Let me take this opportunity to pay particular tribute to Sir Brian Leveson, who is no shield. His independent review has driven the reforms that we are taking forward; it is rigorous, thoughtful and absolutely clear about the scale of the challenge before us. Let us be very straight: the reforms being proposed, which will be set out in due course before this House, are not plucked out of thin air but the result of intensive, careful work undertaken by the most senior lawyers, academics and members of the judiciary. The modernisation programme will be built on evidence. These are difficult decisions and no doubt uncomfortable for some in the legal profession, but they are absolutely vital for a properly functioning and robust system that we can be proud of to take into the future.

**What to produce**
Resume the speech about Sir Brian Leveson's review, starting right after its final sentence. The data after this point is separate and has no link to the speech.

**Data rows**

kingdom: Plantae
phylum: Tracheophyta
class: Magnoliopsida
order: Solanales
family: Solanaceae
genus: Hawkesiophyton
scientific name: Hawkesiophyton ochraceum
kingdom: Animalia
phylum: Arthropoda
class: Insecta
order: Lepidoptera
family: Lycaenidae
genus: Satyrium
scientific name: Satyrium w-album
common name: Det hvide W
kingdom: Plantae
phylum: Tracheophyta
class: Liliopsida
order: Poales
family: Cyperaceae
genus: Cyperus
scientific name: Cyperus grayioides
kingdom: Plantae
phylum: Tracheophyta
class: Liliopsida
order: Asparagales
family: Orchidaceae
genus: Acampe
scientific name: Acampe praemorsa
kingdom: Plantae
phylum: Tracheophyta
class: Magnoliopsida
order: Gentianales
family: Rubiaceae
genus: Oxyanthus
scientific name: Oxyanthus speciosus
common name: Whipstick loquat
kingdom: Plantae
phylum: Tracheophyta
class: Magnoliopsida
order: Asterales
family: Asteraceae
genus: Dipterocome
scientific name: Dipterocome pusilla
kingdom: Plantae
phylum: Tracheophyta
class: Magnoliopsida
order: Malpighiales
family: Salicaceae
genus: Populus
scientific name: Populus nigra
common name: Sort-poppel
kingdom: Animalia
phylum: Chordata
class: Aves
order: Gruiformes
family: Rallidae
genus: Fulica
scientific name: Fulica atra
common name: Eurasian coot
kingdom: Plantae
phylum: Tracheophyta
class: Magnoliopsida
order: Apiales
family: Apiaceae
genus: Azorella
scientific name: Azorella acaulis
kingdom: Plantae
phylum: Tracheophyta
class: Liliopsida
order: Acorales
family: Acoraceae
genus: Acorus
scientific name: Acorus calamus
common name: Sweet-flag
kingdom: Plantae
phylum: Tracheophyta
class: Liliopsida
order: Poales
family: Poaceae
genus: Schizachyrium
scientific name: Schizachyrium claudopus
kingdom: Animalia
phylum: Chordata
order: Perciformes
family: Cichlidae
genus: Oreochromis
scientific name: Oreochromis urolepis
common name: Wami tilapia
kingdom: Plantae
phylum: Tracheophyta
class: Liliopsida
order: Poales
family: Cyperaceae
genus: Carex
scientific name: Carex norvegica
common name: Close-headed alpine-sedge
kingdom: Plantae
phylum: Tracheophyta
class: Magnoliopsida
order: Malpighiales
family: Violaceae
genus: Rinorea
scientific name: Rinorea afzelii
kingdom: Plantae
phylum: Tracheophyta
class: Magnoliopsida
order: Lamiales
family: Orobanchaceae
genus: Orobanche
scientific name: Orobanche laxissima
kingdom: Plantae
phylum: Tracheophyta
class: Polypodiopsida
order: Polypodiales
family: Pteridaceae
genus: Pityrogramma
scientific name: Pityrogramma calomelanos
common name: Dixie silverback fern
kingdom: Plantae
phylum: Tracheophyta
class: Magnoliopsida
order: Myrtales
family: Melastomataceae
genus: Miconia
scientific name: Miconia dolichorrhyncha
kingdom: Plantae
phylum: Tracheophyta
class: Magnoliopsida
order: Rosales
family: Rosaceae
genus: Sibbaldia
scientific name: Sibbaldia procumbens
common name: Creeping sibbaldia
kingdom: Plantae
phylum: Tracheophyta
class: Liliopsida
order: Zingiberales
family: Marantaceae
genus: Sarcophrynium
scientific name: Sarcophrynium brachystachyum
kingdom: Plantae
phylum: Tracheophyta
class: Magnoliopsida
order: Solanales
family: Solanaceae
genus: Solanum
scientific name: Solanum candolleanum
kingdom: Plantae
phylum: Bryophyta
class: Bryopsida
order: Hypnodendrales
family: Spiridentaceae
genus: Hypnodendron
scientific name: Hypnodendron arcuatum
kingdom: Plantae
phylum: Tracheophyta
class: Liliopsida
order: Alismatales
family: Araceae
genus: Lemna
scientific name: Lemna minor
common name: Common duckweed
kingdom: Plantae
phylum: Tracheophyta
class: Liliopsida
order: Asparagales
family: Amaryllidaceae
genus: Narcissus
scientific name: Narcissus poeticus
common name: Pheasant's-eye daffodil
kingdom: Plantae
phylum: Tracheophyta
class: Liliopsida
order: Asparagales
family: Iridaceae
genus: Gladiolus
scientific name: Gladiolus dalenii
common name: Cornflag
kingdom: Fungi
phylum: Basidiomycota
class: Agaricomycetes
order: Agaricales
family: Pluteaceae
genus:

**Answer below**
Let me bust some of the myths that we have heard in the debate. Some right hon. and hon. Members have suggested that these changes tear up a historical right to a jury trial. Let me be abundantly clear that they do not. Article 40 of Magna Carta reminds us that we must not

“deny, or delay right or justice”,

giving us the old adage that justice delayed is justice denied. Sadly, in this country today, justice delayed has become justice denied for far too many victims. The Government will not cling to mythological tradition at the expense of fairness, effectiveness and public confidence. We will rise to meet the challenge of the day, rather than living in the past.

I have heard on countless occasions the assertion that this Government are scrapping jury trials. That is not true. Everyone has and will always have the right to a fair trial, as my hon. Friend the Member for Derby North (Catherine Atkinson) made clear in her compelling speech. There has never been an inalienable or unqualified right to a trial by jury.

Let us set out the maths in some detail, because this is very important. Currently, 10% of all criminal cases are subject to jury trial. Some 7% of those are pleas, where there is no trial, so just 3% are subject to a jury trial. The reforms before the House would reduce that number to just 1.5%. These are modest reforms affecting a small proportion of the criminal cases in our country.